Dr. Stephen José Hanson
Professor of Psychology, executive member of the Cognitive Science Center, and director of Rutgers Brain Imagining Center (RUBIC) at Rutgers, The State University of New Jersey - Newark.
ETS News & Insights
Dr. Stephen José Hanson
Professor of Psychology, executive member of the Cognitive Science Center, and director of Rutgers Brain Imagining Center (RUBIC) at Rutgers, The State University of New Jersey - Newark.
Michael Nettles
Senior Vice President, Policy Evaluation & Research Center
July 29, 2020
The racial academic achievement gap is a persistent and pernicious educational and social challenge, which is complicated by racialized poverty. Despite over three decades of interventions and federal, state, and local policies and initiatives meant to close it, the gap in academic performance between different races or socioeconomic groups persists — staying with students from an early age to high school and beyond, affecting dropout rates, long‐term college graduation and lifetime earnings.
But what if we could help to bridge that gap simply by doing a better job of bringing different groups of students together?
In a new report, we analyzed 2010–2011 statewide standardized test score data for New Jersey, and found evidence that school district diversity can have a dramatic and progressive relationship with the racial achievement gap.
As the most racially diverse state, New Jersey was an ideal sample for our work as it has the potential to act as a microcosm of schools in the United States. It hosts a range of school district “ecologies,” including urban, suburban and rural school districts as well as those along the shore, inland or near large urban centers such as New York City or Philadelphia. The racial makeup of those districts varies from almost complete segregation (PDF) to high diversity, with significant ranges in terms of size and geographic location.

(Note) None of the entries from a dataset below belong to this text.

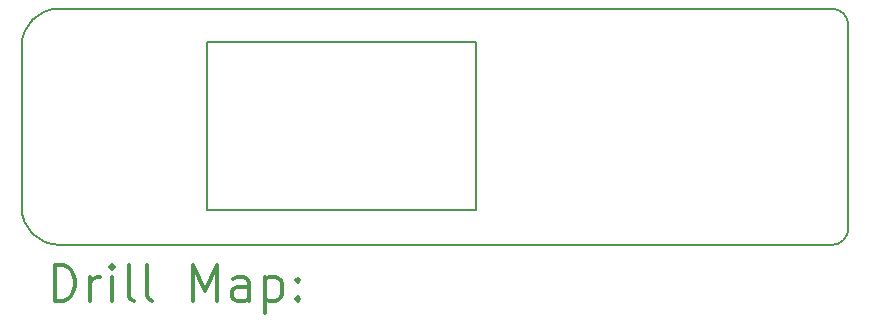
<source format=gbr>
%FSLAX45Y45*%
G04 Gerber Fmt 4.5, Leading zero omitted, Abs format (unit mm)*
G04 Created by KiCad (PCBNEW 5.1.0-unknown-9e240db~82~ubuntu18.04.1) date 2019-04-20 17:34:24*
%MOMM*%
%LPD*%
G04 APERTURE LIST*
%ADD10C,0.150000*%
%ADD11C,0.200000*%
%ADD12C,0.300000*%
G04 APERTURE END LIST*
D10*
X11769610Y-11014360D02*
X18312110Y-11014360D01*
X11769610Y-11014360D02*
G75*
G02X11452110Y-10696860I22J317522D01*
G01*
X15299810Y-9296160D02*
X13019810Y-9296160D01*
X13019810Y-10722160D02*
X15299810Y-10722160D01*
X15299810Y-10722160D02*
X15299810Y-9296160D01*
X13019810Y-9296160D02*
X13019810Y-10722160D01*
X18312110Y-11014360D02*
X18312110Y-11014360D01*
X11452110Y-9331860D02*
X11452110Y-10696860D01*
X18312110Y-9014360D02*
G75*
G02X18452110Y-9154360I17J-139983D01*
G01*
X18452110Y-10629360D02*
X18452110Y-9154360D01*
X11452110Y-9331860D02*
G75*
G02X11769610Y-9014360I317522J-22D01*
G01*
X18452110Y-10874360D02*
G75*
G02X18312110Y-11014360I-139983J-17D01*
G01*
X18452110Y-10874360D02*
X18452110Y-10629360D01*
X18312110Y-9014360D02*
X11769610Y-9014360D01*
D11*
D12*
X11731038Y-11487574D02*
X11731038Y-11187574D01*
X11802467Y-11187574D01*
X11845324Y-11201860D01*
X11873896Y-11230431D01*
X11888181Y-11259003D01*
X11902467Y-11316146D01*
X11902467Y-11359003D01*
X11888181Y-11416146D01*
X11873896Y-11444717D01*
X11845324Y-11473289D01*
X11802467Y-11487574D01*
X11731038Y-11487574D01*
X12031038Y-11487574D02*
X12031038Y-11287574D01*
X12031038Y-11344717D02*
X12045324Y-11316146D01*
X12059610Y-11301860D01*
X12088181Y-11287574D01*
X12116753Y-11287574D01*
X12216753Y-11487574D02*
X12216753Y-11287574D01*
X12216753Y-11187574D02*
X12202467Y-11201860D01*
X12216753Y-11216146D01*
X12231038Y-11201860D01*
X12216753Y-11187574D01*
X12216753Y-11216146D01*
X12402467Y-11487574D02*
X12373896Y-11473289D01*
X12359610Y-11444717D01*
X12359610Y-11187574D01*
X12559610Y-11487574D02*
X12531038Y-11473289D01*
X12516753Y-11444717D01*
X12516753Y-11187574D01*
X12902467Y-11487574D02*
X12902467Y-11187574D01*
X13002467Y-11401860D01*
X13102467Y-11187574D01*
X13102467Y-11487574D01*
X13373896Y-11487574D02*
X13373896Y-11330431D01*
X13359610Y-11301860D01*
X13331038Y-11287574D01*
X13273896Y-11287574D01*
X13245324Y-11301860D01*
X13373896Y-11473289D02*
X13345324Y-11487574D01*
X13273896Y-11487574D01*
X13245324Y-11473289D01*
X13231038Y-11444717D01*
X13231038Y-11416146D01*
X13245324Y-11387574D01*
X13273896Y-11373289D01*
X13345324Y-11373289D01*
X13373896Y-11359003D01*
X13516753Y-11287574D02*
X13516753Y-11587574D01*
X13516753Y-11301860D02*
X13545324Y-11287574D01*
X13602467Y-11287574D01*
X13631038Y-11301860D01*
X13645324Y-11316146D01*
X13659610Y-11344717D01*
X13659610Y-11430431D01*
X13645324Y-11459003D01*
X13631038Y-11473289D01*
X13602467Y-11487574D01*
X13545324Y-11487574D01*
X13516753Y-11473289D01*
X13788181Y-11459003D02*
X13802467Y-11473289D01*
X13788181Y-11487574D01*
X13773896Y-11473289D01*
X13788181Y-11459003D01*
X13788181Y-11487574D01*
X13788181Y-11301860D02*
X13802467Y-11316146D01*
X13788181Y-11330431D01*
X13773896Y-11316146D01*
X13788181Y-11301860D01*
X13788181Y-11330431D01*
M02*

</source>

Using data science techniques rarely applied in the educational arena, we looked at standardized test score data for 600,000 students in 2,500 schools in approximately 500 districts and found that the racial achievement gap decreased when diversity increased. Notably, the achievement gap between Black and white third-grade students was more than 60% lower in racially diverse districts when compared to racially homogeneous districts. Consistent with other research on the effects of peer diversity on academic performance, this result implicates peer racial diversity as a possible pathway to reducing the achievement gap.
Our analysis also revealed powerful insights about the composition of the student populations of New Jersey’s school districts. Our cluster analysis of New Jersey school districts used standardized test scores in language arts and math, school district size and indicators of relative socioeconomic status (SES) and racial bias (how much above or below average the density of specific student populations is within a school district), to reveal eight common profiles.
Three of the eight clusters collectively represented the school districts in New Jersey, which serve students with both above average SES and standardized test scores. Only one of the higher performing clusters had a statistically diverse student population. The remaining five clusters had below average standardized scores with varying degrees of below average SES. School districts with very low student standardized test scores can be identified in clusters with higher levels of segregation.
This modeling shows promise for more sweeping change, as it could be generalized and applied in other states. The strategic adoption of the cluster model could allow for the efficient and effective use of resources and aid in reducing the achievement gap over the majority of school districts. For example, school districts might benefit from sharing, reflecting on, and learning from patterns at the intersection of student achievement and school district structure. Superintendents and district and school administrators could use cluster group identity and classification to share best practices and successful programs with common issues and needs. Savings might result as district similarities can be used to more efficiently apply remedies and facilitate the release of resources that at a geographic level may be less effective. Actions can be tested and then applied differentially to the various cluster groups with positive response, thus increasing the efficiency of focused experimentation across school district clusters.
As we move forward, it is imperative that we use this data to move the needle on equity in education in an area that has long eluded both education leaders and policymakers. Reductions in the achievement gap could correlate with more positive outcomes throughout the course of students’ educational and professional journeys. With progress here, the impact on society will be both significant and essential. By bringing different groups of students together, it is possible that we can take real steps to close the gap that has historically pushed them further apart.
Dr. Stephen José Hanson is a full professor of Psychology, executive member of the Cognitive Science Center, and director of Rutgers Brain Imagining Center (RUBIC) at Rutgers, The State University of New Jersey – Newark. He led this study with ETS staff in the organization’s Policy Evaluation Research Center.
Michael Nettles is senior vice president and the Edmund W. Gordon Chair for Policy Evaluation & Research at ETS. He is a co-author of this study.